I've recently learned about paraconsistent and intuitionistic logic, and dialetheism.
According to the Stanford Encyclopedia of Philosophy's page on Dialetheism, it states:
Dialetheism is the view that some contradictions are true.
Likewise, it also states:
Dialetheic paraconsistency has it that some inconsistent but non-trivial theories are true.
As per the following answer on Math StackExchange, it is stated that there is a system of logic which essentially rejects the standard principles found in Classical Logic:
Lukasiewicz 3-valued logic rejects both the law of noncontradition and the law of the excluded middle as general laws applicable to all propositions, although they do still apply in special cases. As a propositional logic, it does not make specific use of the law of identity.
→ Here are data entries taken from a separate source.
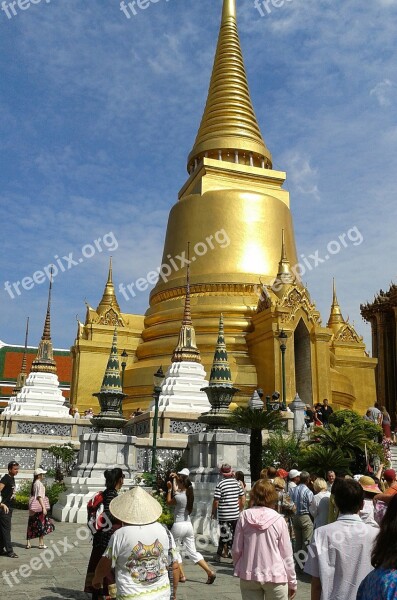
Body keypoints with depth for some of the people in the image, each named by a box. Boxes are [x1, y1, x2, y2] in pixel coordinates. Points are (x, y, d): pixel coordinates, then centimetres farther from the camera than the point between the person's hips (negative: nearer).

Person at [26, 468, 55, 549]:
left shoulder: (34, 484, 13)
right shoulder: (39, 484, -13)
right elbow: (40, 497, -19)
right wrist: (44, 507, -20)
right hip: (39, 507, -8)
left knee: (31, 525, 10)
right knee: (41, 524, 1)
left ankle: (28, 543, 11)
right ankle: (41, 543, 6)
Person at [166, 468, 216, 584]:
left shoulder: (179, 496, -19)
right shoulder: (189, 493, 2)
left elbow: (169, 502, 1)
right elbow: (177, 492, 22)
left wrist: (169, 489, 6)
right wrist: (175, 479, 27)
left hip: (178, 526, -7)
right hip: (188, 525, 7)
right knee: (192, 552, 12)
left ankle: (181, 575, 11)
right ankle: (210, 572, 3)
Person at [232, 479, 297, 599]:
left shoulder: (244, 516, -6)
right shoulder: (278, 519, -9)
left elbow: (236, 550, -1)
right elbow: (286, 554, -3)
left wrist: (238, 567, 18)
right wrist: (292, 582, 8)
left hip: (249, 576, 1)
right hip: (275, 576, -1)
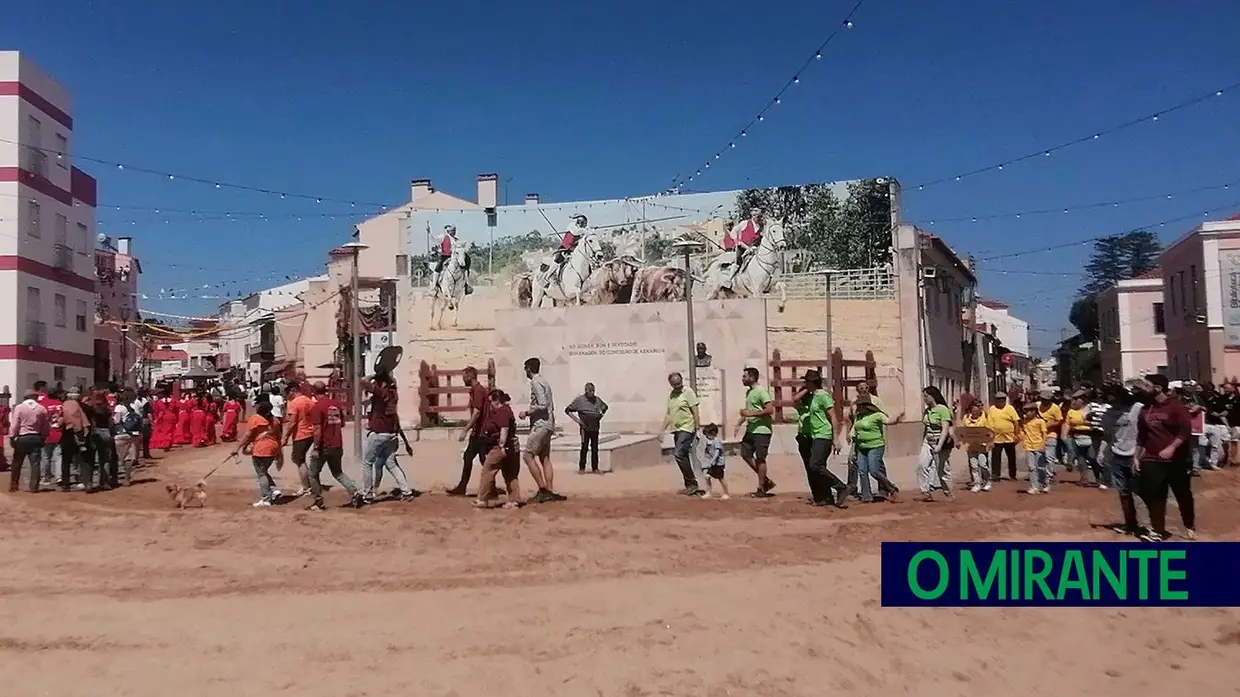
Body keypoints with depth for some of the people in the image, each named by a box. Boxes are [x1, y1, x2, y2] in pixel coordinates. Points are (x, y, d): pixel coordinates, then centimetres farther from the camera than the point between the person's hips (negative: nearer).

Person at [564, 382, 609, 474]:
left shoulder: (597, 399, 8)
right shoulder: (579, 400, -4)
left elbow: (605, 407, 28)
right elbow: (567, 410, -1)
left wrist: (601, 415, 12)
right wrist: (576, 420, -8)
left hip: (596, 428, 4)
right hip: (585, 428, -4)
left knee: (595, 448, 8)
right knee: (584, 447, -4)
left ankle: (595, 468, 15)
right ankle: (581, 468, 2)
However, even then, contradiction is not entirely rejected, but merely restricted so that there are different appropriate contexts as far as I understand:
Proof by contradiction becomes much more difficult
Encountering systems like this in logic made me wonder if there is any system where all contradictions are considered acceptable and true, rather than in dialetheism where only some are considered true.
If it's possible, please tell me which system would allow for this, and how it works.
If it's not possible, please give a brief explanation of why or a link to a page which explains/proves why it's not possible if that is easier.
Please understand that I am a beginner in logic and mathematics, and thus, if I say something incorrect, please let me know.